The first college major the owner of Mane Attraction in downtown Fulton chose was accounting, but every day on her way to class, she would stop by the cosmetology school on Itawamba Community College’s Fulton campus.
“It was right by some of my classes,” Shields said. “I would just stop in and see what they were learning that day; it just fascinated me.”
She spent two years at ICC finishing her associate degree in accounting, but cosmetology was still calling to her. She identified herself as “too much of a people person” to be an accountant, so she returned to ICC for a third year to attend beauty school. After round two of college, she went to a local salon to inquire about job opportunities.
“While I was a work-study at ICC, I made a friend, Kim Steele, whose sister, Charlotte Rogers, had a salon in town. I decided to go talk to them about a job,” Shields said. “She knew me and decided to hire me and give me a chance.”
While starting out, Shields worked three other jobs to make ends meet, all while steadily growing her clientele at the salon. One day she recognized a familiar face coming through the doors: Allison Forrest, who she’d met at one of her secondary jobs. Forrest was a new hire at the salon.
Over time, Forrest and Shields built a friendship, and when the owners of the salon where they worked together decided to sell the business, the friends became business partners. Shields knew immediately this was a decisive moment in her life, the opportunity she’d been waiting for since turning away from accounting and embracing cosmetology years prior.
Shields and Forrest bought the salon, at the time called Hair Inc., and Shields began to add her own flourishes to revitalize the business, which included a name change to the present-day Mane Attraction.

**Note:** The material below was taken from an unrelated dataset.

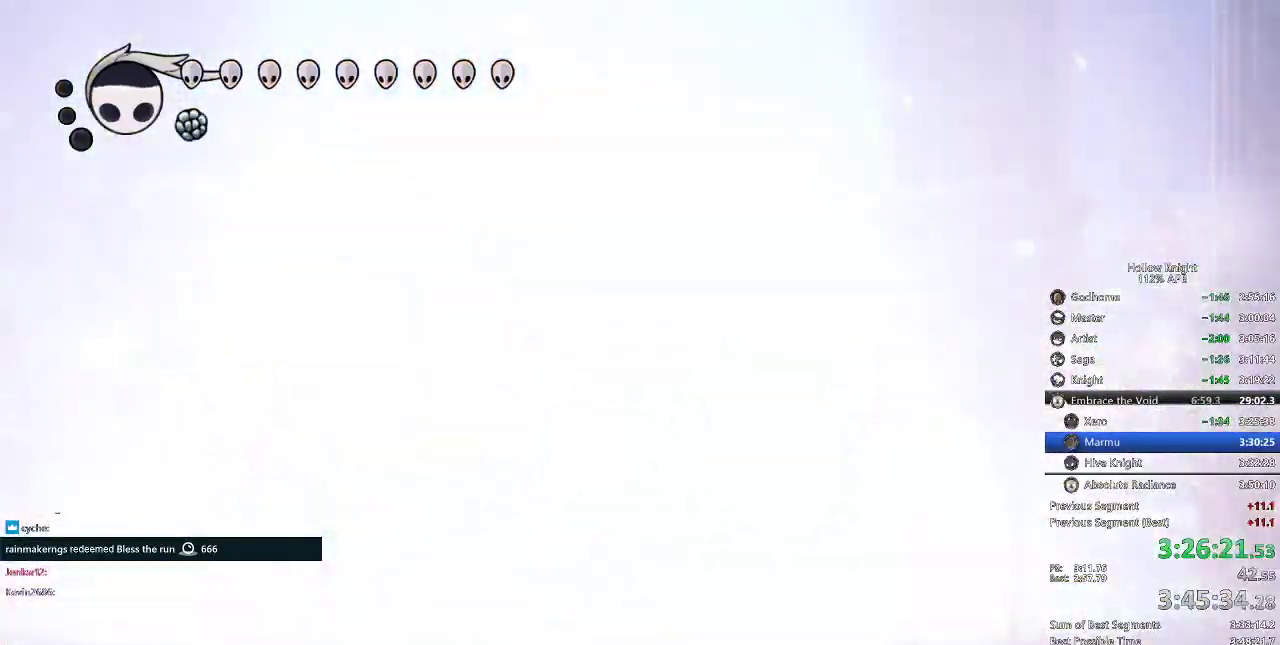
{"keys": [], "events": []}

“I had never had aspirations of owning my own business,” Shields said. “But as I grew as a stylist, so did my confidence in myself. I slowly began to see myself as an entrepreneur. I never would have envisioned this at the very beginning.”
Shields wanted to make the salon a welcoming and inviting place that anyone could visit and leave feeling good about themselves. She also wanted to be “there” for anyone that needed a cut, style, or wash. She began by branding her salon as the only one open on Mondays, and then into the only one open at night, in order to help working-class clients. She said hers is the first local salon to have a receptionist.
“I have always been goal-oriented,” she said. “Every time I would reach the standard I set, I would immediately set the next one. I pride myself on being cutting-edge in the business.”
One thing Shields had to learn about being a full-time stylist and business owner – there are good hair days and bad hair days. According to Shields, the hardest thing for her to cope with is losing a client she’s come to know and love through their visits to the shop. The most rewarding aspect is watching her clients who start visiting at a young age grow up, get married, start families, and live their dreams.
The marriages especially hold a fondness for Shields, explaining the warmth she feels when clients ask her to do hair and makeup for their weddings.
“I’ve watched clients grow up, seen their children grow up and have their own children,” she said. “It is definitely pretty cool. I’ve helped them get ready for anything from dance recitals, to pageants, to proms, and of course their weddings. I’ve been right there with them, watching them through all of their stages of life.”
Shields credits her hometown for a great deal of her success, and opines that the best part of her business is having clientele who feel like family. Her intentions were and always will be to have a business where people feel comfortable and welcome and leave looking and feeling better than they did when they entered.
“I love people and my main goal is to encourage them through how I treat them and the confidence my work is able to provide for them,” she said.
As for the future, Shields finally has that figured out: She’ll stay right where she is, doing what she loves … serving others through their hair.